UVA BOV Releases Statement on Free Speech and Free Inquiry

On June 7, the Board of Visitors at the University of Virginia approved a statement made by the Committee on Free Expression and Free Inquiry regarding political discourse and free speech at the University.

The committee, which contains twelve members from across the UVA Community, was formed by President Jim Ryan and UVA Provost Liz Magill just a few months ago in February of 2021. After numerous conflicts across Grounds relating to political discussion and the limits of free speech, the committee was formed with the aim of, “articulating the University’s commitment to free expression and free inquiry and the role these play in the academic enterprise”.

The two-page statement details the University’s interest in protecting free speech. The message opens by saying:

The University of Virginia unequivocally affirms its commitment to free expression              and free inquiry. All views, beliefs, and perspectives deserve to be articulated and              heard free from interference. This commitment underpins every part of the                        university’s mission.

The committee emphasized the importance of free and open discourse, whether or not it favors the majority or minority of public opinion. Citing numerous examples, the statement addressed that every idea must be heard so that “it may be subjected to the rigorous scrutiny necessary to advance knowledge.”

Additionally, the statement acknowledges the limits placed on the University in terms of limiting speech that the UVA community may deem as harmful. Since the University of Virginia is a public institution, they are constricted by the terms laid out in the United States Constitution.
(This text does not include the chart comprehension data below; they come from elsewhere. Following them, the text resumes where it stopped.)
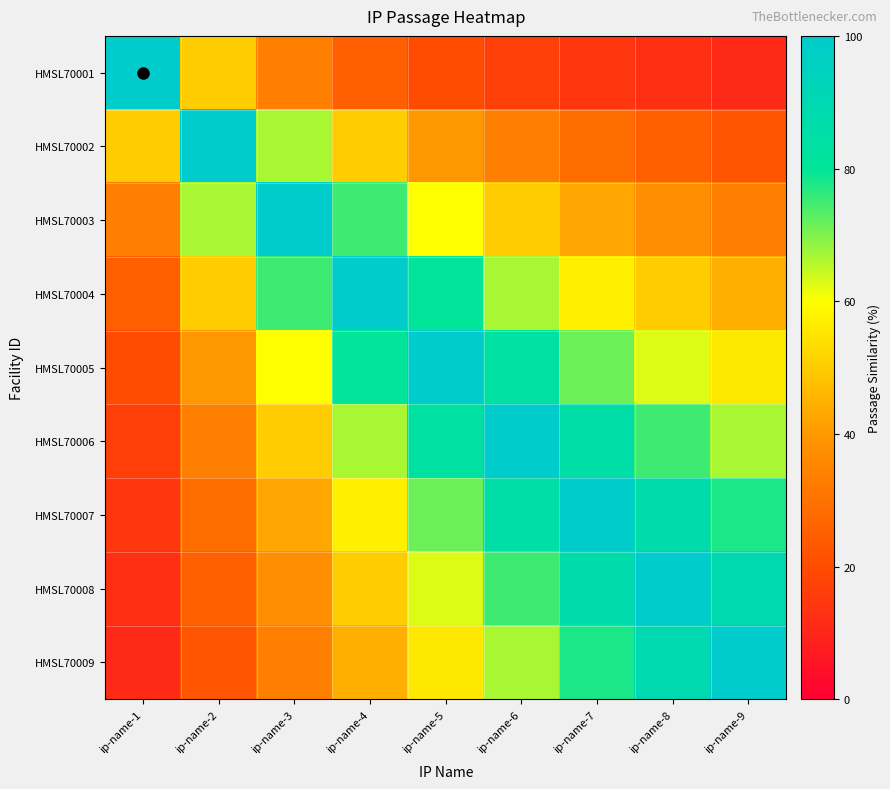

Reading left to right, what are all the values shown in this chart?

HMSL70001: ip-name-1=100.0	ip-name-2=50.0	ip-name-3=33.3	ip-name-4=25.0	ip-name-5=20.0	ip-name-6=16.7	ip-name-7=14.3	ip-name-8=12.5	ip-name-9=11.1
HMSL70002: ip-name-1=50.0	ip-name-2=100.0	ip-name-3=66.7	ip-name-4=50.0	ip-name-5=40.0	ip-name-6=33.3	ip-name-7=28.6	ip-name-8=25.0	ip-name-9=22.2
HMSL70003: ip-name-1=33.3	ip-name-2=66.7	ip-name-3=100.0	ip-name-4=75.0	ip-name-5=60.0	ip-name-6=50.0	ip-name-7=42.9	ip-name-8=37.5	ip-name-9=33.3
HMSL70004: ip-name-1=25.0	ip-name-2=50.0	ip-name-3=75.0	ip-name-4=100.0	ip-name-5=80.0	ip-name-6=66.7	ip-name-7=57.1	ip-name-8=50.0	ip-name-9=44.4
HMSL70005: ip-name-1=20.0	ip-name-2=40.0	ip-name-3=60.0	ip-name-4=80.0	ip-name-5=100.0	ip-name-6=83.3	ip-name-7=71.4	ip-name-8=62.5	ip-name-9=55.6
HMSL70006: ip-name-1=16.7	ip-name-2=33.3	ip-name-3=50.0	ip-name-4=66.7	ip-name-5=83.3	ip-name-6=100.0	ip-name-7=85.7	ip-name-8=75.0	ip-name-9=66.7
HMSL70007: ip-name-1=14.3	ip-name-2=28.6	ip-name-3=42.9	ip-name-4=57.1	ip-name-5=71.4	ip-name-6=85.7	ip-name-7=100.0	ip-name-8=87.5	ip-name-9=77.8
HMSL70008: ip-name-1=12.5	ip-name-2=25.0	ip-name-3=37.5	ip-name-4=50.0	ip-name-5=62.5	ip-name-6=75.0	ip-name-7=87.5	ip-name-8=100.0	ip-name-9=88.9
HMSL70009: ip-name-1=11.1	ip-name-2=22.2	ip-name-3=33.3	ip-name-4=44.4	ip-name-5=55.6	ip-name-6=66.7	ip-name-7=77.8	ip-name-8=88.9	ip-name-9=100.0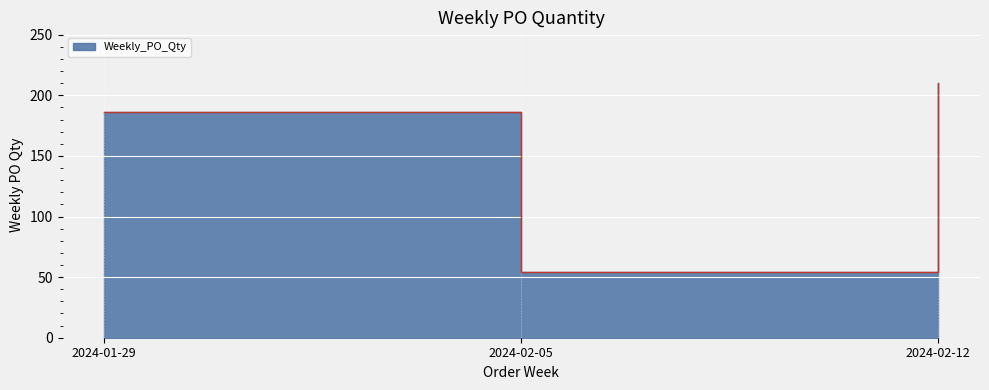

Does the chart display data point markers on the line(s)?

No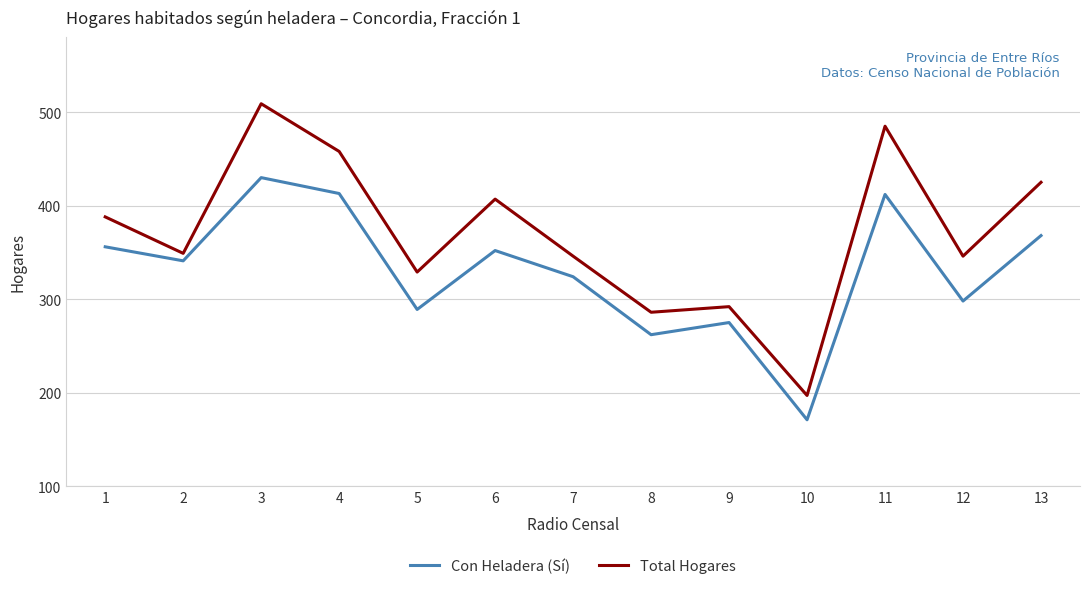

The value of Con Heladera (Sí) at 10 is 171. True or false?

True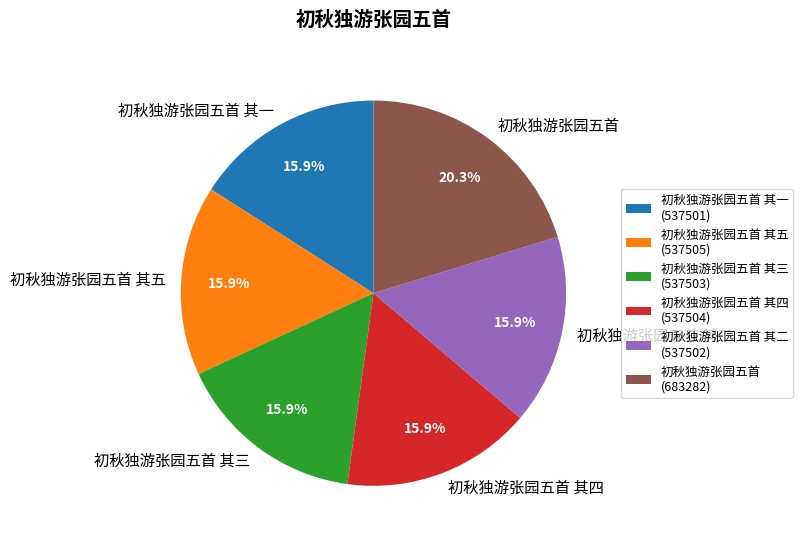

Which has a higher value, 初秋独游张园五首 其三 or 初秋独游张园五首?

初秋独游张园五首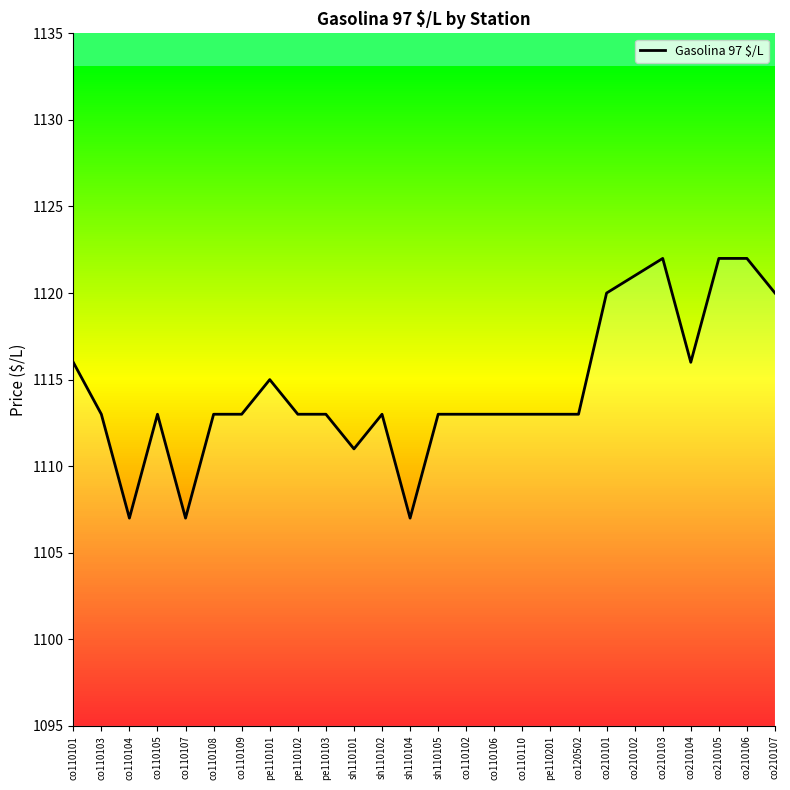

True or false: the data shows 1776 at co110105.

False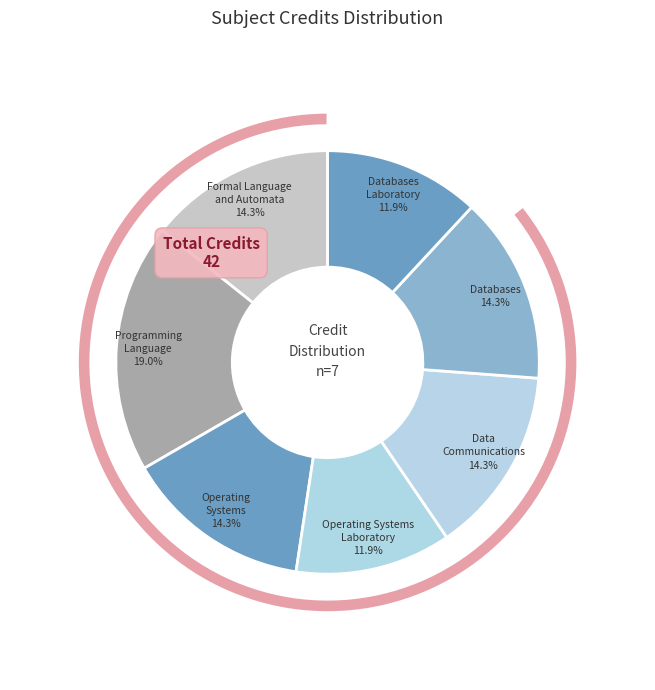

Does Programming
Language represent more than half of the total?

No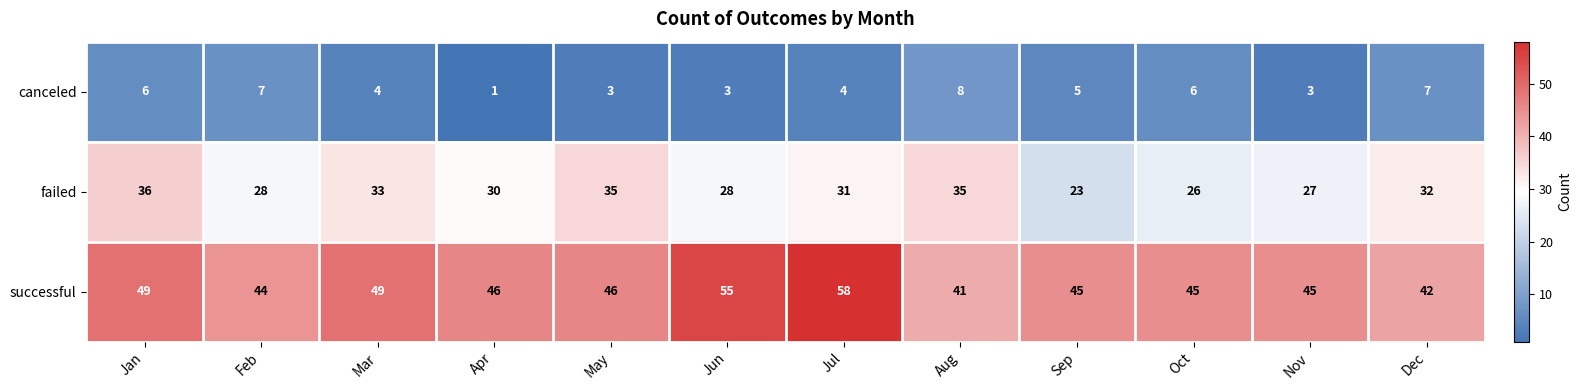

What is the highest value of the canceled series?

8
Specifically, UVA cannot regulate speech based solely on the content of the message; however, the administration is allowed to “regulate the time, place, and manner of expression for reasons unrelated to its content, including maintaining the normal operations of the University.”

This statement from the committee comes just three days after the University announced plans for a brand new Institute of Democracy. With these two major announcements releasing just days apart from each other, the University of Virginia is looking to re-establish itself as a national leader in the promotion and advocacy of free speech.